*WORK TO COMPLETE:*
The output is the lines below from the one with "Силовые пороги" through the one with "und reduziert Betriebskosten", both included, printed exactly and with no other line.
Segment Open
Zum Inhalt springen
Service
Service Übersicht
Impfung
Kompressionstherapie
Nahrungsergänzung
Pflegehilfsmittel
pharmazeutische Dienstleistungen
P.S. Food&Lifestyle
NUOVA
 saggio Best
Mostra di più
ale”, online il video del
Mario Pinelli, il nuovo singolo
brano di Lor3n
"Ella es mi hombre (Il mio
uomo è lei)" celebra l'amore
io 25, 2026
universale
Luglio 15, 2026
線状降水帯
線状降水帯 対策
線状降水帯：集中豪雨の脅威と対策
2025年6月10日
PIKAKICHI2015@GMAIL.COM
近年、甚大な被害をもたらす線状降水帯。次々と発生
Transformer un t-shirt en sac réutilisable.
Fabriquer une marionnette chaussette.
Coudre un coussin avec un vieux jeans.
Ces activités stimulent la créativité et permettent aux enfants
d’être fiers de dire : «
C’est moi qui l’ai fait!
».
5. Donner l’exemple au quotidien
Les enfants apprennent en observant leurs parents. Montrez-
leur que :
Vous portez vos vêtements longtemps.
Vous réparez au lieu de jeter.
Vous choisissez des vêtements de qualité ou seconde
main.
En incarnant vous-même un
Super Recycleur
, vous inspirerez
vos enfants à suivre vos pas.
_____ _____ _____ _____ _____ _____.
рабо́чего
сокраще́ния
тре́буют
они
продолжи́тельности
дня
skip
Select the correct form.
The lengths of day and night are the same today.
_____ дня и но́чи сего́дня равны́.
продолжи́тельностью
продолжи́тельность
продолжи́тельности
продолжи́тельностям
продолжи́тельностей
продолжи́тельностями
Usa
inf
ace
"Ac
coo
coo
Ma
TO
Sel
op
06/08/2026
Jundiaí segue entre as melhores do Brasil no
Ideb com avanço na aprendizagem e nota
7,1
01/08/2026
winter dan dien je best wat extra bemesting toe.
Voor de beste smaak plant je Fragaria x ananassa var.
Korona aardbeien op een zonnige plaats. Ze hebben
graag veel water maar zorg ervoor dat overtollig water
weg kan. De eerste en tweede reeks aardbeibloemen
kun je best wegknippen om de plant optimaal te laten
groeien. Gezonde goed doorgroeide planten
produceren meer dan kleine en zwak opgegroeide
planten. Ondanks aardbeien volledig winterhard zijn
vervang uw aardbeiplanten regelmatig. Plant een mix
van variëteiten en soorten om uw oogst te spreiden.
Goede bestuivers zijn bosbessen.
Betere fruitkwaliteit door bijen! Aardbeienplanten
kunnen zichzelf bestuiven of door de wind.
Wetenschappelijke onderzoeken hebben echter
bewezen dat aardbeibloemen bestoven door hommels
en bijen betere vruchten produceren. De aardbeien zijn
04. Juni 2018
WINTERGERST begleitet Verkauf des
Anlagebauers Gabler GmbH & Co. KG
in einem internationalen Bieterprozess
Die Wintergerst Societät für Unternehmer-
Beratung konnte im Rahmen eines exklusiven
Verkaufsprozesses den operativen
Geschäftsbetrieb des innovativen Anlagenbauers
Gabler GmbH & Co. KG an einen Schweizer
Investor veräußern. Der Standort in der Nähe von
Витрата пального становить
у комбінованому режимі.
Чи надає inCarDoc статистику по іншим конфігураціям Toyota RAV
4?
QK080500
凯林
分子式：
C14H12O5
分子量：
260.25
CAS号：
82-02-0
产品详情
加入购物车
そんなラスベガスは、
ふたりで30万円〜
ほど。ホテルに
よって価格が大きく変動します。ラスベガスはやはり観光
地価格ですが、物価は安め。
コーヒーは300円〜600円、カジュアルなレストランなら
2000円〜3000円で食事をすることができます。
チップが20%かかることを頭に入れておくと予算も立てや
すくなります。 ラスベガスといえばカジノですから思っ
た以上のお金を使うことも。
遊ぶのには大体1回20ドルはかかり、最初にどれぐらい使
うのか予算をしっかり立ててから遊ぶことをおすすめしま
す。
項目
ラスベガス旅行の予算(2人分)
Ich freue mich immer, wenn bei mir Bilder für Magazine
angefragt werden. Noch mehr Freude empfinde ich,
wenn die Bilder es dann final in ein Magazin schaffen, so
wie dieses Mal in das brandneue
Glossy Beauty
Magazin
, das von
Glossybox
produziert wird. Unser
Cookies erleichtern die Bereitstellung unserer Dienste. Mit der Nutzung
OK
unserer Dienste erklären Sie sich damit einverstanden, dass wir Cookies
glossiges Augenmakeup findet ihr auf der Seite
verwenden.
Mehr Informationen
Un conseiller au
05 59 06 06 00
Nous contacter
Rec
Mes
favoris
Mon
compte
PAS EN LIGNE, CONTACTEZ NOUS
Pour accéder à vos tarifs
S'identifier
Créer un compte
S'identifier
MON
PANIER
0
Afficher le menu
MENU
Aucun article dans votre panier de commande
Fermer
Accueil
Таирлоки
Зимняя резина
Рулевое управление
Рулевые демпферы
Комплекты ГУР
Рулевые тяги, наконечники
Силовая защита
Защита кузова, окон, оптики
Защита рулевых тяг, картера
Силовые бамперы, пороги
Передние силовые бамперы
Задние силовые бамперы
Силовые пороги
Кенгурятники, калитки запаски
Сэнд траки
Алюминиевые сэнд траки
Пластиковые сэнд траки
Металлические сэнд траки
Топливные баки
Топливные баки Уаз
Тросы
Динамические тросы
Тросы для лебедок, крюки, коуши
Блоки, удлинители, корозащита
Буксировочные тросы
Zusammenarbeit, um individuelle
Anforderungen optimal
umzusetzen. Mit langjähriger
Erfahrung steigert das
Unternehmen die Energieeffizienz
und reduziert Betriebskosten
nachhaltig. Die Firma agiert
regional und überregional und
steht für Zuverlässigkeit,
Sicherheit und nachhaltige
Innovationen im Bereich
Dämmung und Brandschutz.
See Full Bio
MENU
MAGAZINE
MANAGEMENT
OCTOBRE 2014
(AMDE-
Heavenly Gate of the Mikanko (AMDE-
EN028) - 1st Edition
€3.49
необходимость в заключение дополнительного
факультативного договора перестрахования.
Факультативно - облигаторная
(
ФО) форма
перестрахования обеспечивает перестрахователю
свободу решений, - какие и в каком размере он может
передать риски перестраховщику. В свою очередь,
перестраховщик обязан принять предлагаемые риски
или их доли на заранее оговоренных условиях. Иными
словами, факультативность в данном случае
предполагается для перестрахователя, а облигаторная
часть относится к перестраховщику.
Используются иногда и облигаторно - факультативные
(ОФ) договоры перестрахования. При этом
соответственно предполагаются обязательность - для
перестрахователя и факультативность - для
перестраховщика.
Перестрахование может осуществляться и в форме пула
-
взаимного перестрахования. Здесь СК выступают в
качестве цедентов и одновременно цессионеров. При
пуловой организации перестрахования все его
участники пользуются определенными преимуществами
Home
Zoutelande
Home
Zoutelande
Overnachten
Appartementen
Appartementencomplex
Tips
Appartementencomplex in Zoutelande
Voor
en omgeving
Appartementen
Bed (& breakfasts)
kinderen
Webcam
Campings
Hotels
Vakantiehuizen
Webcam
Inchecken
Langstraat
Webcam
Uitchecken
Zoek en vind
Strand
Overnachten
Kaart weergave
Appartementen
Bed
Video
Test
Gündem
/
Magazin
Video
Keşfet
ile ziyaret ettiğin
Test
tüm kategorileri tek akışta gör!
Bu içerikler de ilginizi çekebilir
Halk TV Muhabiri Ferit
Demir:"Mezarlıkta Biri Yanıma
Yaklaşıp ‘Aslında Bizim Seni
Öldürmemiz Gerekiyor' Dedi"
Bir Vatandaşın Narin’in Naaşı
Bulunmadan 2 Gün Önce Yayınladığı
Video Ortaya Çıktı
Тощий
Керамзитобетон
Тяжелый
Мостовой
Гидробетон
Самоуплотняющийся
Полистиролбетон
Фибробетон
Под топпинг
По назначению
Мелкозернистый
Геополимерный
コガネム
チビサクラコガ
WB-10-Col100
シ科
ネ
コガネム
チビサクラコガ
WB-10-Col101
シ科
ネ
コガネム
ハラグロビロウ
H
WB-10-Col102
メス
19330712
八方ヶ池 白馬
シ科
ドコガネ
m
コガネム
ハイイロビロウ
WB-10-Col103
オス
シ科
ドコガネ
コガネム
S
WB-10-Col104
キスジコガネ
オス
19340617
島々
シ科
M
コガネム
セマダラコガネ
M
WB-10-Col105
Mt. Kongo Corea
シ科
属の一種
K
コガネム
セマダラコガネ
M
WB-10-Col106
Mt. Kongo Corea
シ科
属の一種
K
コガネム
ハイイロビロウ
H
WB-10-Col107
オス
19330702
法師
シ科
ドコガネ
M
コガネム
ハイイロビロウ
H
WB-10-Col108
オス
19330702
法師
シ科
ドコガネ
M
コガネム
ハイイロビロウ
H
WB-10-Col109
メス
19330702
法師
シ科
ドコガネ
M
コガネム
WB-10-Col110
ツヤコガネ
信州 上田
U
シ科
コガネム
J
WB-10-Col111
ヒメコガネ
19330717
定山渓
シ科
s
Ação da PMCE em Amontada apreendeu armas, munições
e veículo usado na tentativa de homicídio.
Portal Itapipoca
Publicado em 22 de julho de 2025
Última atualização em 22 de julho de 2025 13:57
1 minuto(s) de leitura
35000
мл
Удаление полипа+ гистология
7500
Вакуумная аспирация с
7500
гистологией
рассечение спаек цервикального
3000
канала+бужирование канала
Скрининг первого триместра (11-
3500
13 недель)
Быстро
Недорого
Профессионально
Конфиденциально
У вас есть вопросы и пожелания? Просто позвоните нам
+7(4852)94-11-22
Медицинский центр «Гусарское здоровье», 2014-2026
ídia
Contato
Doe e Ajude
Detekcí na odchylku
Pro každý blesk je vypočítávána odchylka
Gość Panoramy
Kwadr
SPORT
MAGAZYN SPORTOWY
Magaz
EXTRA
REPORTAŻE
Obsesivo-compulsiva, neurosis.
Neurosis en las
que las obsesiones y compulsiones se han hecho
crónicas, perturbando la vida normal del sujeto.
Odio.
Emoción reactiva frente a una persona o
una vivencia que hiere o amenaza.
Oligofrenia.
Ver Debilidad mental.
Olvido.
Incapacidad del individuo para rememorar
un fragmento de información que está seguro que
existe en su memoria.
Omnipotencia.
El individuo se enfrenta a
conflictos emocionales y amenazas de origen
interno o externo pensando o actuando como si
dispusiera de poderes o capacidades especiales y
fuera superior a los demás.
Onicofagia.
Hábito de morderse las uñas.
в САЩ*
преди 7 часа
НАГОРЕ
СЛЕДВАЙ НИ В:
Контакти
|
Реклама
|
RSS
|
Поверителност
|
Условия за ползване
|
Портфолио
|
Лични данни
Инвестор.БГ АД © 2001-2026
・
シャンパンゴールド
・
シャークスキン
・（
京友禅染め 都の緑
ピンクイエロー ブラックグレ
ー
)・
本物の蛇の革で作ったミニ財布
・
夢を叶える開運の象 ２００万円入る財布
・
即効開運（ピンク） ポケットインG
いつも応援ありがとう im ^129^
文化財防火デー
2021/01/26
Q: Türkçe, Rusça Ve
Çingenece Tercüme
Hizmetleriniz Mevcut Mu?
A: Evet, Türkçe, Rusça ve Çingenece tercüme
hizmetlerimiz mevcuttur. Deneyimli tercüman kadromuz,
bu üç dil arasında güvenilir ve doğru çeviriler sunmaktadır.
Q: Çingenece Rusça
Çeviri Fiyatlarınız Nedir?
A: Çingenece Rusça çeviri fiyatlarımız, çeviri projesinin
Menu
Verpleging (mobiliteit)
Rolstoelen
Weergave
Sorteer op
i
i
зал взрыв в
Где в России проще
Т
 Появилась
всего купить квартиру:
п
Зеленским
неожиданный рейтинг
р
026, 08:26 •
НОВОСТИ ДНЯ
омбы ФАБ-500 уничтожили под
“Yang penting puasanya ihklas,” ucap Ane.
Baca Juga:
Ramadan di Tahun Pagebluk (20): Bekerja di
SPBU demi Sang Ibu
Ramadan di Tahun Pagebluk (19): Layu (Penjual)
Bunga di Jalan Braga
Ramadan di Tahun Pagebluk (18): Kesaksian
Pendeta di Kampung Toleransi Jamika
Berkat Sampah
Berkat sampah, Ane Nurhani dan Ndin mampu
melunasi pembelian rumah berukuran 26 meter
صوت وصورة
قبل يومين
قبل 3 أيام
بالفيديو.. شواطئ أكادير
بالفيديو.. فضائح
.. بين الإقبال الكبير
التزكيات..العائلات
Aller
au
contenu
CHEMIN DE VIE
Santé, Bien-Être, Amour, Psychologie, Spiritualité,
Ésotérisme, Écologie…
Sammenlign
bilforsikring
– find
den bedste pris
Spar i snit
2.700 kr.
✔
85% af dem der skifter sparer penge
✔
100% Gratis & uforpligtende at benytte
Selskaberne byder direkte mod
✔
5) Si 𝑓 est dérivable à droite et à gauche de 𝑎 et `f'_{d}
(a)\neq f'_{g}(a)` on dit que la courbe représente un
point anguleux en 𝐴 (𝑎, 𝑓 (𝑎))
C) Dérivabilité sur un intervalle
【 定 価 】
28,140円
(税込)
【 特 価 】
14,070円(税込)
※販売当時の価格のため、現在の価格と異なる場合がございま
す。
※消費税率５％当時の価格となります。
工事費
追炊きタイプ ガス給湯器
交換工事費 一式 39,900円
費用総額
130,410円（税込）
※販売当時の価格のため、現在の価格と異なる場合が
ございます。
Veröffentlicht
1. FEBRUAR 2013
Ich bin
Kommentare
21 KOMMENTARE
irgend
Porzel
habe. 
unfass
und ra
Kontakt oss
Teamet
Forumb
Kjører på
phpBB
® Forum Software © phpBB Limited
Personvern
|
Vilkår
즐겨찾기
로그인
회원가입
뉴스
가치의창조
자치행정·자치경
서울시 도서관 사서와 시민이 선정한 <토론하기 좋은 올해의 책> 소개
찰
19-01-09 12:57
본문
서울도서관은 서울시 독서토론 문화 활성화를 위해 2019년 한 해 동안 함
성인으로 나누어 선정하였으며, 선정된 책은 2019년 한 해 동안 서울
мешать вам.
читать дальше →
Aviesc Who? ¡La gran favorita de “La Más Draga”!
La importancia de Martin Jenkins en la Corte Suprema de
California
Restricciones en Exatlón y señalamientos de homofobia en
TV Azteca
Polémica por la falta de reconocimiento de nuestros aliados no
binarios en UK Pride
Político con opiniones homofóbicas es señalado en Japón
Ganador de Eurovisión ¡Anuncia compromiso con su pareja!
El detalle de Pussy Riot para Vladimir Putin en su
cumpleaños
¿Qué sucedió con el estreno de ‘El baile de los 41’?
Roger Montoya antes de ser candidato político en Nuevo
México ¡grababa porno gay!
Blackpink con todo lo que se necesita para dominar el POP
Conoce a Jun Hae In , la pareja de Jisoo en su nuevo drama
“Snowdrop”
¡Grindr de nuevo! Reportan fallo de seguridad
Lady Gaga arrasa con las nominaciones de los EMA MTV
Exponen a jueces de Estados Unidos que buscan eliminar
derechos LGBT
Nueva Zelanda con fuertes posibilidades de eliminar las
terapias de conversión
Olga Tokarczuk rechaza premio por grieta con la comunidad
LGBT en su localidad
Segment Closed
*FINISHED TASK:*
Силовые пороги
Кенгурятники, калитки запаски
Сэнд траки
Алюминиевые сэнд траки
Пластиковые сэнд траки
Металлические сэнд траки
Топливные баки
Топливные баки Уаз
Тросы
Динамические тросы
Тросы для лебедок, крюки, коуши
Блоки, удлинители, корозащита
Буксировочные тросы
Zusammenarbeit, um individuelle
Anforderungen optimal
umzusetzen. Mit langjähriger
Erfahrung steigert das
Unternehmen die Energieeffizienz
und reduziert Betriebskosten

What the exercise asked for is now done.